In between doing the things that happen at late-night parties, including spraying vintage champagne everywhere, some guests made million-dollar late-night deals—at least that's what Giacchetto claims. His high life crashed down on him when he was arrested in 2000 and pleaded guilty to fraud under the Investment Advisers Act. After that, most of his clients left him, and the court sentenced him to a maximum of 57 months in prison for misappropriating approximately $9 million. Thanks to good behavior, time already served in prison, and his willingness to enter rehab, he was released early, but his life has never been the same.
Giacchetto's downfall began in 1988, when his mother, Alma, loaned him almost $200,000 so he could found the Cassandra Group. Giacchetto already worked as an account executive at Boston Safe Deposit & Trust, and he used his bona fides to persuade friends in new wave and punk bands to put money in an investment group for cool, arty people.
Thanks to his business skills and rock cred, Giacchetto started working with Sub Pop Records, the iconic indie label that was simultaneously broke and famous for releasing Nirvana's first album, Bleach. Soon after, Giacchetto worked as the money manager for all of Sub Pop's acts, as well as for the Smashing Pumpkins, Alanis Morissette, Phish, Victoria Williams, Q-Tip, R.E.M., and many of their agents and managers.
Giacchetto went to prison for stealing $9 million from a number of these clients, including Phish, who lost more than $1 million, according to the New York Times. The Securities and Exchange Commission had discovered improprieties in Cassandra's bookkeeping dating back to September 1997. (Giacchetto had used a version of the classic "asset-kiting scheme," in which one asset is borrowed to cover the disappearance of another.)
Prosecutors alleged that Giacchetto's scheme involved improperly tapping into the accounts of the Cassandra Group's clients and ordering checks from financial services firm Brown & Co. He was able to cash them at the US Trust even though some checks were made out to celebrities like Ben Stiller.
"I was someone who was extraordinarily successful, beyond his wildest dreams, and I flew too close to the sun and, you know, got really burned," he told us when we met him in New York this summer.
After telling us he didn't have too much time to talk because he had to meet with his lawyer and the FBI, he insisted on his innocence and maintained that he had been accused and convicted because Hollywood insiders were trying to keep him out of the elite, high-powered, celebrity life of Hollywood that he saw as a kind of Mount Olympus.
"I think that there is some truth in the idea that there is this vapid vacuum still that is Hollywood—sometimes because it's a business built on artifice, fantasy," he said. "It doesn't mean that it's not legitimate. It just means that, contextually, you have to sort of put it into place, and I think people do get envious of that."

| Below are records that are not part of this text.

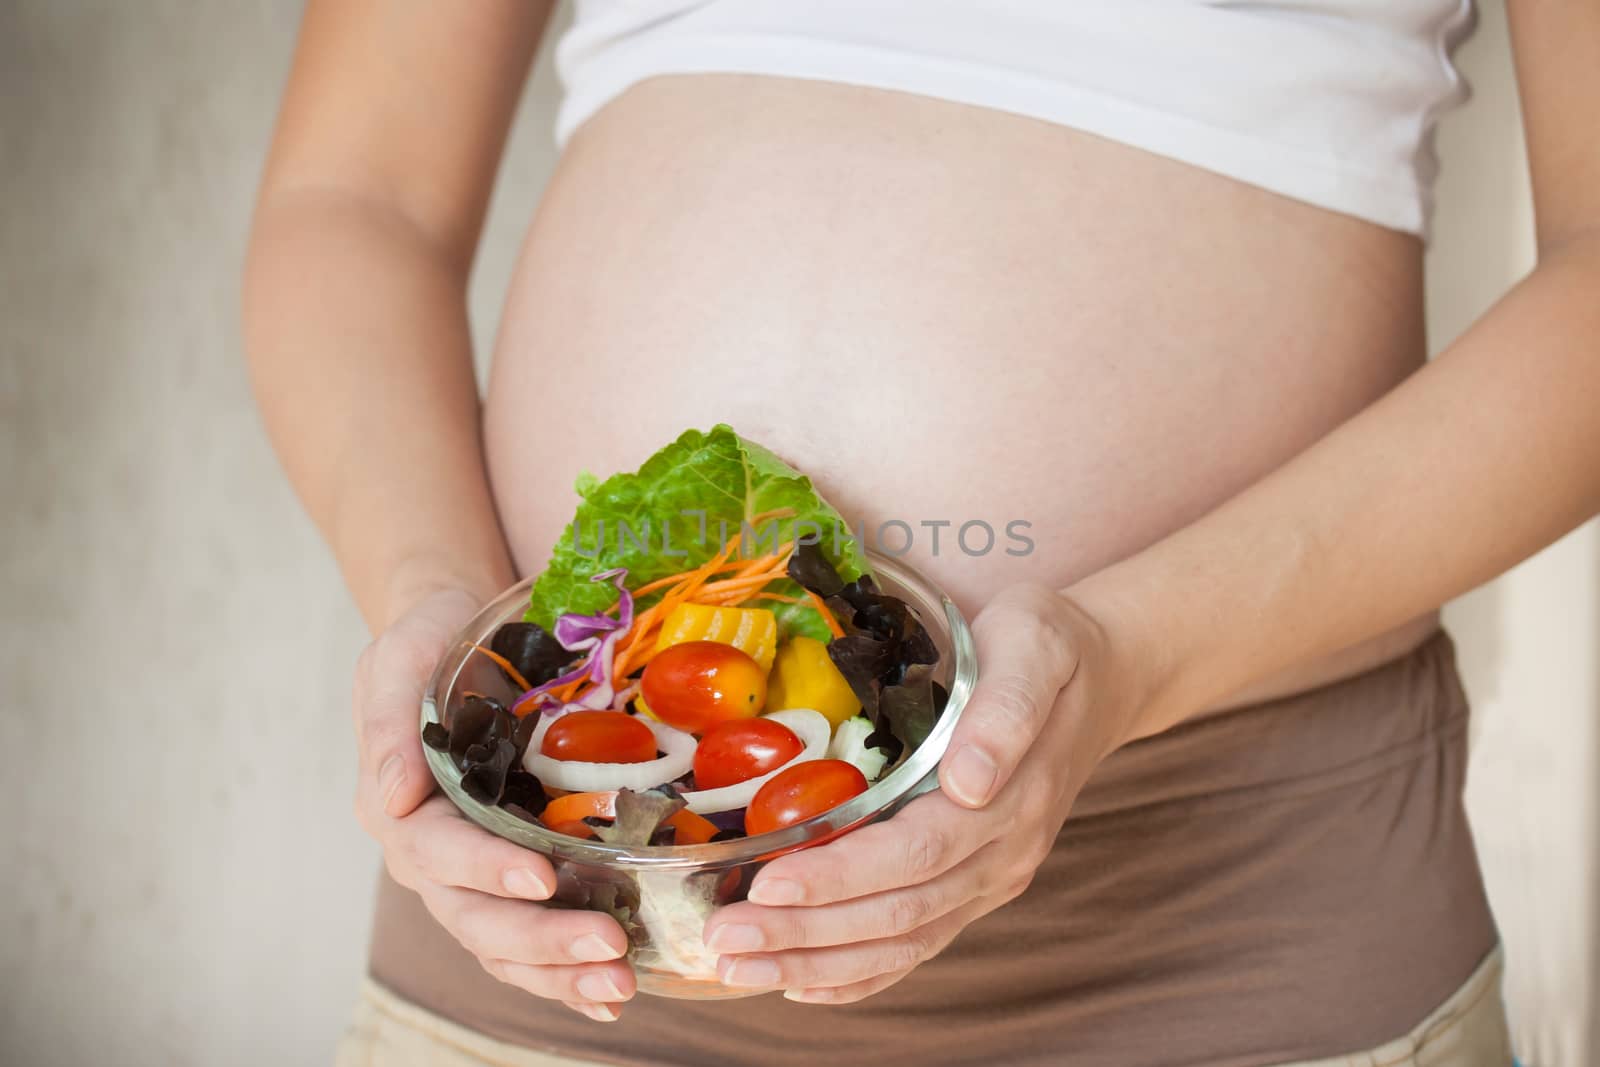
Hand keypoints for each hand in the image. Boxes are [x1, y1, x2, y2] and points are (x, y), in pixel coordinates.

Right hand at [353, 586, 635, 1021]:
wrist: (457, 637)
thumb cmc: (430, 642)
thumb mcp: (401, 658)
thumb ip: (390, 722)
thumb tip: (392, 796)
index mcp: (397, 806)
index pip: (436, 851)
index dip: (485, 869)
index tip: (541, 878)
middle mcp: (427, 853)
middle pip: (474, 916)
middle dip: (539, 939)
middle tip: (608, 948)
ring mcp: (468, 873)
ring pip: (502, 943)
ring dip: (558, 972)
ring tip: (618, 986)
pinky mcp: (507, 877)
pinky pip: (527, 939)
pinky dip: (563, 973)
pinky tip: (608, 996)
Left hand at [702, 582, 1136, 1002]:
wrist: (1102, 675)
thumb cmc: (1049, 646)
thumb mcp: (1033, 642)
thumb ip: (1006, 708)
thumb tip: (968, 781)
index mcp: (1011, 796)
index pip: (916, 853)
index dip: (841, 875)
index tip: (771, 884)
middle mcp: (1003, 853)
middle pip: (898, 912)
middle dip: (805, 932)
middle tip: (723, 941)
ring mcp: (991, 878)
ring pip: (900, 942)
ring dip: (815, 964)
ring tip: (737, 968)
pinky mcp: (975, 886)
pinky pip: (917, 946)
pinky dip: (858, 975)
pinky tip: (800, 985)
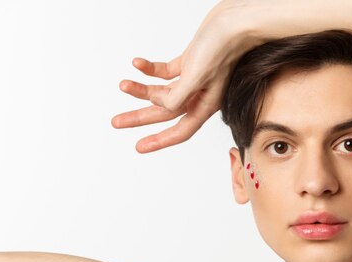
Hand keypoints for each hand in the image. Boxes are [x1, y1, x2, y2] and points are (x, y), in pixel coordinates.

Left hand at [111, 1, 259, 152]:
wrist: (234, 23)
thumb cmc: (222, 49)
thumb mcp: (197, 77)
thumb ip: (177, 96)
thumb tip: (161, 105)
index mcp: (206, 105)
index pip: (180, 131)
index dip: (159, 141)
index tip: (139, 147)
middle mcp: (199, 96)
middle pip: (165, 112)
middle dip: (139, 117)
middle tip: (117, 122)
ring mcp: (194, 79)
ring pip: (162, 91)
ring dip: (141, 89)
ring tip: (123, 85)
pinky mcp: (189, 63)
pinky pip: (165, 72)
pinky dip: (150, 69)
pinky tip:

Arranging interviews with Giacchetto was as absurd and overcomplicated as a Hollywood movie set. One day, he refused to let us speak to him at his loft in SoHo because people were "tearing up and replacing the floors." Another time he stopped us from interviewing him at his home because he claimed the FBI, after reading this article, would learn of his multimillion-dollar artwork—the Basquiats, the Schnabels. When we finally met him in person, he brought his parents along. He persuaded us to interview his father, Cosmo, and to plug Cosmo's self-published novel from the 1960s. The next day, he brought along Bruce Pavitt, the founder of Sub Pop Records, and pitched us a "new app that would revolutionize that music industry."
At every meeting, Giacchetto promised us he would bring photos from his years with DiCaprio. We didn't believe him, but at our last interview, Giacchetto brought a Travelpro expandable luggage bag full of hundreds of photos, like these pictures of DiCaprio partying. As Giacchetto flipped through the pictures, he reminded us of a father showing photos of his children, not because Giacchetto liked bragging about his 90s debauchery but because these celebrities were once his friends. When he went to jail, many of them abandoned him.
This hasn't stopped Giacchetto from doing business with the rich and famous, of course. Along with his phone-app gig with Pavitt, he's repping a new line of luxury food items that will enable you to eat lobster thermidor straight from the can.